Funziona bene. Così bene che, quando un mese fa il nostro padrone di casa ci ha annunciato che il suo appartamento gli serve, e che quest’estate dovremo traslocare, abbiamo deciso di restare insieme, e di cercare un posto nuovo come famiglia ISTAT di quattro persone. Anzi, stiamo considerando di espandere il gruppo. Se quattro persone possono vivere così bene insieme in un appartamento grande, come funzionerebbe se fossimo cinque, o sei, o sette in uno ancora più grande?
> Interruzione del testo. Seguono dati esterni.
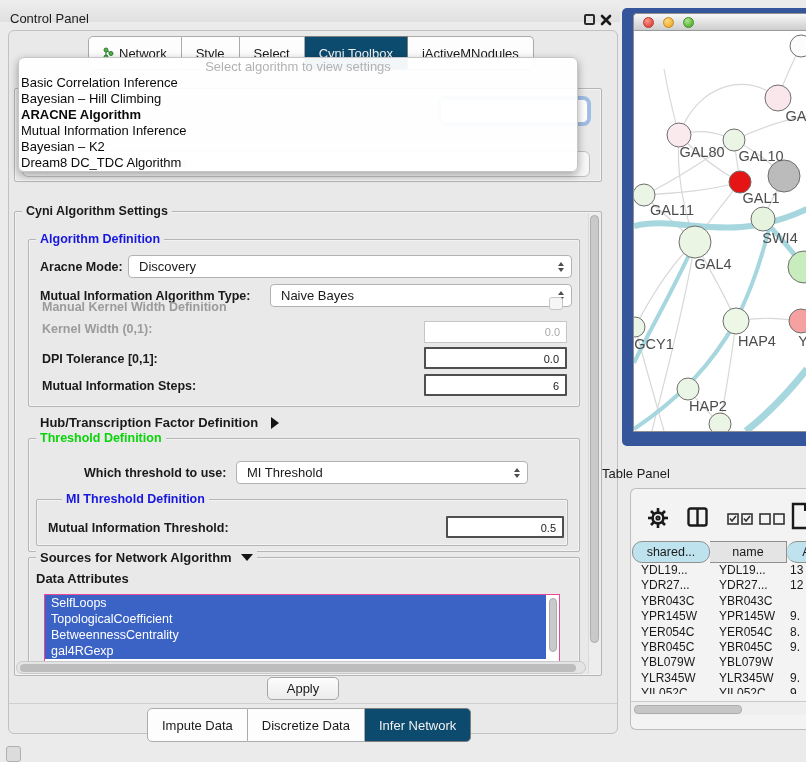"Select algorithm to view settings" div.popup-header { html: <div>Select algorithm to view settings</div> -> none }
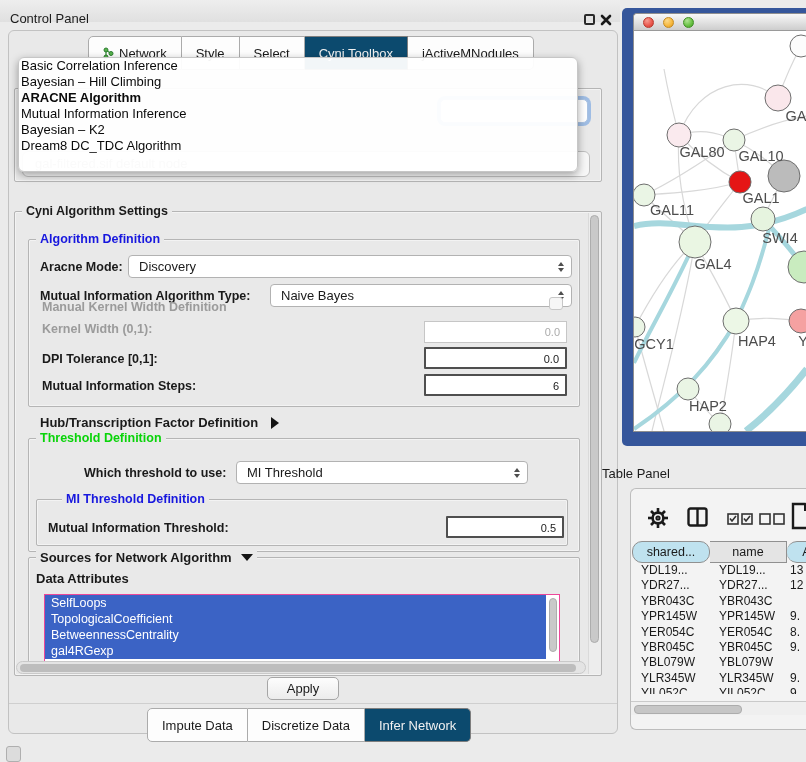"Kernel Width (0,1):" span.abs { top: 322px -> 332px }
Se anche tu te lo stai chiedendo, chiamaci. Prendiamo in considerazione includere nel gruppo una o più persone amichevoli e rispettose, di qualunque età, nazionalità, genere e percorso di vita. Naturalmente, avremo bisogno di trovare lo spazio adatto, in modo da avere aree comuni per la convivialità ma anche spazi privati adeguati per la privacy! Se ti vedi in questo quadro, vieni a trovarci per un caffè e conosciamoci. Alla peggio, avremo preso un caffè in buona compagnia! E se conosci un grande appartamento che potremmo affittare ( almeno tre camere da letto e due bagni, idealmente quattro camere e tre bagni) a Bruxelles (ideali Saint-Gilles, Ixelles, Etterbeek, Anderlecht, Forest o Uccle), ti saremo grati se ce lo farai sapere. Abbiamo bisogno di spazio per reinventare il nostro stile di vita.
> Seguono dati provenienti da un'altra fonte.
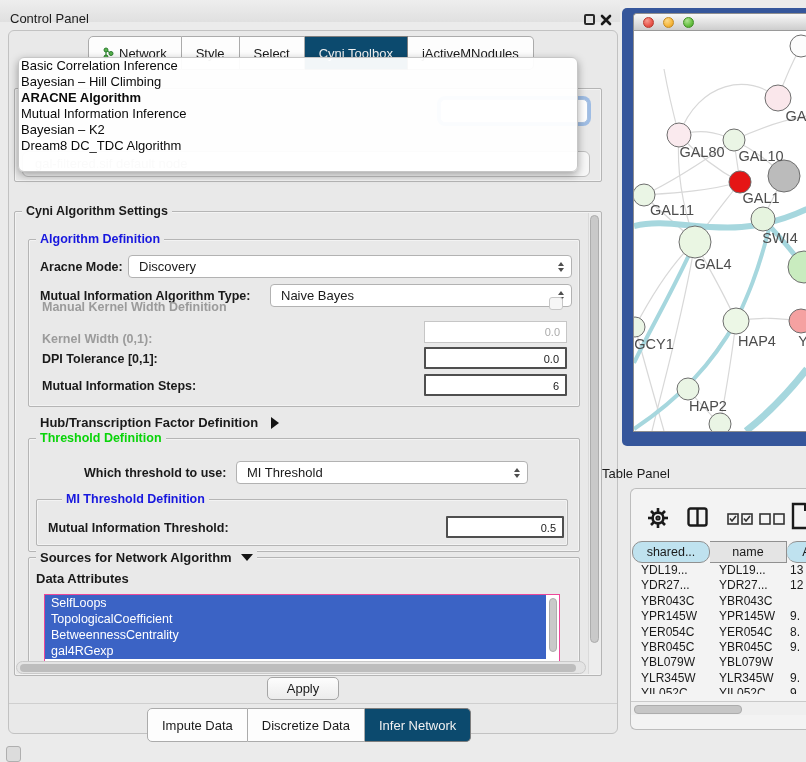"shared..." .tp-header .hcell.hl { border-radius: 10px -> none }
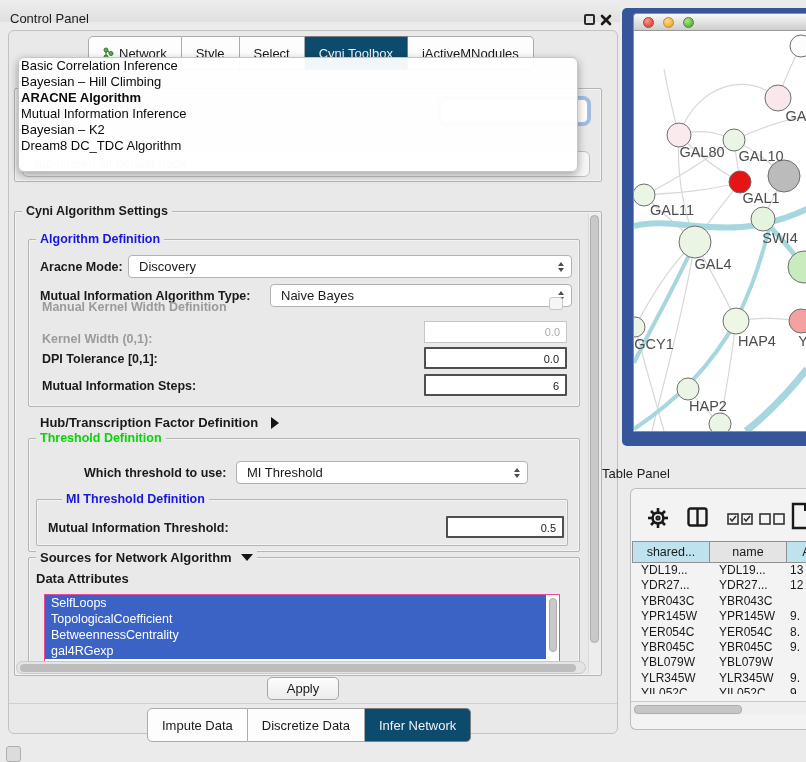"SelfLoops" .attr-list { border: 1px solid #ec4899 -> 5px solid #ec4899 }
Facciamo questa cosa per ragioni totalmente egoistiche: stiamo bene insieme, risparmiamo, viviamo bene. Allo stesso tempo, siamo consapevoli che stiamo lavorando su un problema globale. Il pianeta Terra ha 230 milioni di emigranti internazionali; quelli intra-Unione Europea come noi sono 8 milioni. Molti giovani europei semplicemente non possono permettersi di restare dove sono nati: il lavoro, lo studio, l’amore li portano a emigrare. E quando lo fanno, come noi, perdono le loro reti di supporto, ed è difficile ricostruirle in un paese nuovo. Vivere insieme nella diversità – il giovane con l’anziano, lo sportivo con la persona con problemi di mobilità, l’accademico con l’operaio – diventa la piattaforma principale per condividere le nostre diverse abilità, e per essere in grado, in quanto gruppo, di risolvere problemi di molti tipi, sia emotivi che pratici.

Niente di tutto questo è nuovo. Lo hai certamente sentito dire – probabilmente ai convegni sull’innovazione sociale, probabilmente da persone che vivono in famiglie nucleari della classe media. Ma noi abbiamo deciso di sperimentarlo in prima persona. Probabilmente non sarà la scelta giusta per tutti, ma lo è per Nadia, Kasia, Pierre e me; credo fortemente che possa esserlo per molti altri. Chi vuole unirsi?